Espero que ninguém se aborreça com a colocação desses toques aqui, ainda mais que o objetivo disso é apenas esclarecer e corrigir as distorções mencionadas nessa temática espiritual tão querida por todos nós.

Paz e Luz.

- Wagner Borges, sujeito com defeitos e qualidades, espiritualista, que às vezes é chamado por alguns de místico, e até aí, tudo bem. Mas se alguém chamar de misticóide, aí o bicho pega! Hehehehehehehe...
Salvador, 30 de janeiro de 2004.
 
- Notas:
1. O excelente site do Marco Antonio Coutinho sobre experiências fora do corpo é www.marco.antonio.nom.br
2. Carma (do sânscrito “Karma”): Ação; Causa – É a lei de causa e efeito universal – Tudo aquilo que pensamos, sentimos e fazemos são movimentações vibracionais nos planos mental, astral e físico, gerando causas que inexoravelmente apresentam seus efeitos correspondentes no universo interdimensional. Logo, obviamente não há efeito sem causa, e os efeitos procuram naturalmente as suas causas correspondentes. A isso os antigos hindus chamaram de carma.

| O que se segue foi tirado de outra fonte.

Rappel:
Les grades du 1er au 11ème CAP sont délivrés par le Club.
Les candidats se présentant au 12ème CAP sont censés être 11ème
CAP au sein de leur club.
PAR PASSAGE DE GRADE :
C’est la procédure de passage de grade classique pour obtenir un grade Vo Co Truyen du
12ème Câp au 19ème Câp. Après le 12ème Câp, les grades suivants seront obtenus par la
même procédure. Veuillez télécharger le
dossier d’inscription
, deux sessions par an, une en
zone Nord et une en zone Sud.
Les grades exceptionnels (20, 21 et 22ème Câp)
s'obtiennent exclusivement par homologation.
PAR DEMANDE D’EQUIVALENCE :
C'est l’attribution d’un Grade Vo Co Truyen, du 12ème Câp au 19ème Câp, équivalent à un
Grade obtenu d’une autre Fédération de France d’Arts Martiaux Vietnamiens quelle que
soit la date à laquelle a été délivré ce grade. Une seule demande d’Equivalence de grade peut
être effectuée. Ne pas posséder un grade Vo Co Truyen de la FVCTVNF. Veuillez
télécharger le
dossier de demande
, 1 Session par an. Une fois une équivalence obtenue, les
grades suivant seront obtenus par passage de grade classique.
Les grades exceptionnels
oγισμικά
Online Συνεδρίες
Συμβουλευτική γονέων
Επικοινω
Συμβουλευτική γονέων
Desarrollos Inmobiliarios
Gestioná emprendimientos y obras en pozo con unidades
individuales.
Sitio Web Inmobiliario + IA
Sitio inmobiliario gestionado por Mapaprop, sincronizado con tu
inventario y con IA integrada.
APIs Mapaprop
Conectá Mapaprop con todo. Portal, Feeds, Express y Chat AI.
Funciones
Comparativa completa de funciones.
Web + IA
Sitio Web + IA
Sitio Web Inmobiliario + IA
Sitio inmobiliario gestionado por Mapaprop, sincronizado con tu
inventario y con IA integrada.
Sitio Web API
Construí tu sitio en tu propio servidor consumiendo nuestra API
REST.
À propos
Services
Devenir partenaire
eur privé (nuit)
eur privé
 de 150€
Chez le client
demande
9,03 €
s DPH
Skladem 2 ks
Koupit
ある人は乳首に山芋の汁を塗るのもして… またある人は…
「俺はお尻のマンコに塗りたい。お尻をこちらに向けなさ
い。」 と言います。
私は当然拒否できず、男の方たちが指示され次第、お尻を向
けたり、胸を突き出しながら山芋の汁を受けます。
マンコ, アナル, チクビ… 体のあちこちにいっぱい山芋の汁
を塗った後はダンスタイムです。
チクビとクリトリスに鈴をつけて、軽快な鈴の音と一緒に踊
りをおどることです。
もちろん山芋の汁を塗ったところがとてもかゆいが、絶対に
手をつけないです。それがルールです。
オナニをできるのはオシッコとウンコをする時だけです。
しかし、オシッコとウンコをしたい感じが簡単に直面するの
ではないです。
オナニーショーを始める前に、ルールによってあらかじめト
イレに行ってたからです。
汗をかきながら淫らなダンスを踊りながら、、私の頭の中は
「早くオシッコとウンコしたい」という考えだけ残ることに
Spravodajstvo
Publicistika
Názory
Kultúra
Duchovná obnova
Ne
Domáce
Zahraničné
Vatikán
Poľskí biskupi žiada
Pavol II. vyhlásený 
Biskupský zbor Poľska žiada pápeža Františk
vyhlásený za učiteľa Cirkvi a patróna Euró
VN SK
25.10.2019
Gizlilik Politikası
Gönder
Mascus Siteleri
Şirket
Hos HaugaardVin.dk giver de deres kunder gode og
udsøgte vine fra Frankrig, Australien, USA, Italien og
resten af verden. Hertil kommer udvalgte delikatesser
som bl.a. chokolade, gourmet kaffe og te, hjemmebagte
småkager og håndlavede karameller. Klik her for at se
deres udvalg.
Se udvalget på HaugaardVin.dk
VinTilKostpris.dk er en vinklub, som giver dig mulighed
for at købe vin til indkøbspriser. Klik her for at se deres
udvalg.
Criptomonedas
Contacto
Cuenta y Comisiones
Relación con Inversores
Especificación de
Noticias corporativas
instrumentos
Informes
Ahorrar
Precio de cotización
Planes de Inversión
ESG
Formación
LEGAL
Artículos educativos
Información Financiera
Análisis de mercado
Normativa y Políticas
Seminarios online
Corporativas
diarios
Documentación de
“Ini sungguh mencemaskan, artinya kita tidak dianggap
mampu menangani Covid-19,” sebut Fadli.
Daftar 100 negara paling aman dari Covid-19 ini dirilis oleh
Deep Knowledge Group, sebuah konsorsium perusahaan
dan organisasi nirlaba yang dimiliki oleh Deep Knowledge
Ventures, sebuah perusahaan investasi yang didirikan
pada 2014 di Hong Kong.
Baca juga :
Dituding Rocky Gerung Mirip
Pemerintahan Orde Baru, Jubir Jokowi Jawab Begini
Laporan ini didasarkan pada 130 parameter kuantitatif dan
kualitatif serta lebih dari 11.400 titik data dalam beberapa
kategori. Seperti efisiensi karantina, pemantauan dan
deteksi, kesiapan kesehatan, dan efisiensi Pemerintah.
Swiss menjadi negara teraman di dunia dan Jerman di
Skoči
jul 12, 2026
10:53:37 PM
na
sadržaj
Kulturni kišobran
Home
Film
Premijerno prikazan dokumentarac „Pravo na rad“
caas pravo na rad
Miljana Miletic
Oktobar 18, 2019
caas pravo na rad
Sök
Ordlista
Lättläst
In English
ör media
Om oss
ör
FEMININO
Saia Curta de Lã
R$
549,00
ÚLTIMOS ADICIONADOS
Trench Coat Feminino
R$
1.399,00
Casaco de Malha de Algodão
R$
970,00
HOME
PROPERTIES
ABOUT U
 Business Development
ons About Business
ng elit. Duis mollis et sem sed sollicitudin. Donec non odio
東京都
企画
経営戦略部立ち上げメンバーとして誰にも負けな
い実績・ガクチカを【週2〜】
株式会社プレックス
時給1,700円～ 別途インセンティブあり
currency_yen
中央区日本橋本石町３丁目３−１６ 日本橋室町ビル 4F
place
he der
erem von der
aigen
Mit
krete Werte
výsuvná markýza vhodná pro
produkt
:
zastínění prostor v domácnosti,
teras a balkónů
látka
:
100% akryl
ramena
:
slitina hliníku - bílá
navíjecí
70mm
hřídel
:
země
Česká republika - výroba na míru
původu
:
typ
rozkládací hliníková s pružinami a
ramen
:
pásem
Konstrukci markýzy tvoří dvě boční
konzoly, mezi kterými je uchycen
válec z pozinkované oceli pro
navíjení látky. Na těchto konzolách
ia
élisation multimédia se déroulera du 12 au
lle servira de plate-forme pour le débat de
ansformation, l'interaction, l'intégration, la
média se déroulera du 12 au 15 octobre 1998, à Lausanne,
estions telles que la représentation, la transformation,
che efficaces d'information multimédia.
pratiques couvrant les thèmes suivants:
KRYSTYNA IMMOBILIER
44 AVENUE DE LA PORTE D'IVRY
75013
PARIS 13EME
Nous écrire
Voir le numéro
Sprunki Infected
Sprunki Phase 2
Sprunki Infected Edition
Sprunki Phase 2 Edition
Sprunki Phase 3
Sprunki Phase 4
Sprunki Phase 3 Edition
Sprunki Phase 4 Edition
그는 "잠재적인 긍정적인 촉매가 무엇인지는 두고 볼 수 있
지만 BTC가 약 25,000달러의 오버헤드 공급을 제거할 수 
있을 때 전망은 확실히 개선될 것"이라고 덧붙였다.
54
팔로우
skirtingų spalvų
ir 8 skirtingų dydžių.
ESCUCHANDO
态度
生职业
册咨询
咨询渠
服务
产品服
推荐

3. A Cia. do Amor é um grupo de cronistas, poetas e escritores brasileiros desencarnados que me passam textos e mensagens espirituais há vários anos. Em sua grande maioria, são poetas e muito bem humorados. Segundo eles, os seus escritos são para mostrar que os espíritos não são nuvenzinhas ou luzinhas piscando em um plano espiritual inefável. Eles querem mostrar que continuam sendo pessoas comuns, apenas vivendo em outros planos, sem carregar o corpo denso. Querem que as pessoas encarnadas saibam que não existe apenas vida após a morte, mas, também, muita alegria e amor. Os seus textos são simples e diretos, buscando o coração do leitor.
4. Sobre espíritos da natureza e devas, sugiro a leitura desses dois ótimos livros sobre o tema: “O Reino dos Deuses”; Geoffrey Hodgson; Editora Pensamento – e “O Lado Oculto das Coisas”; Charles Webster Leadbeater; Editora Pensamento.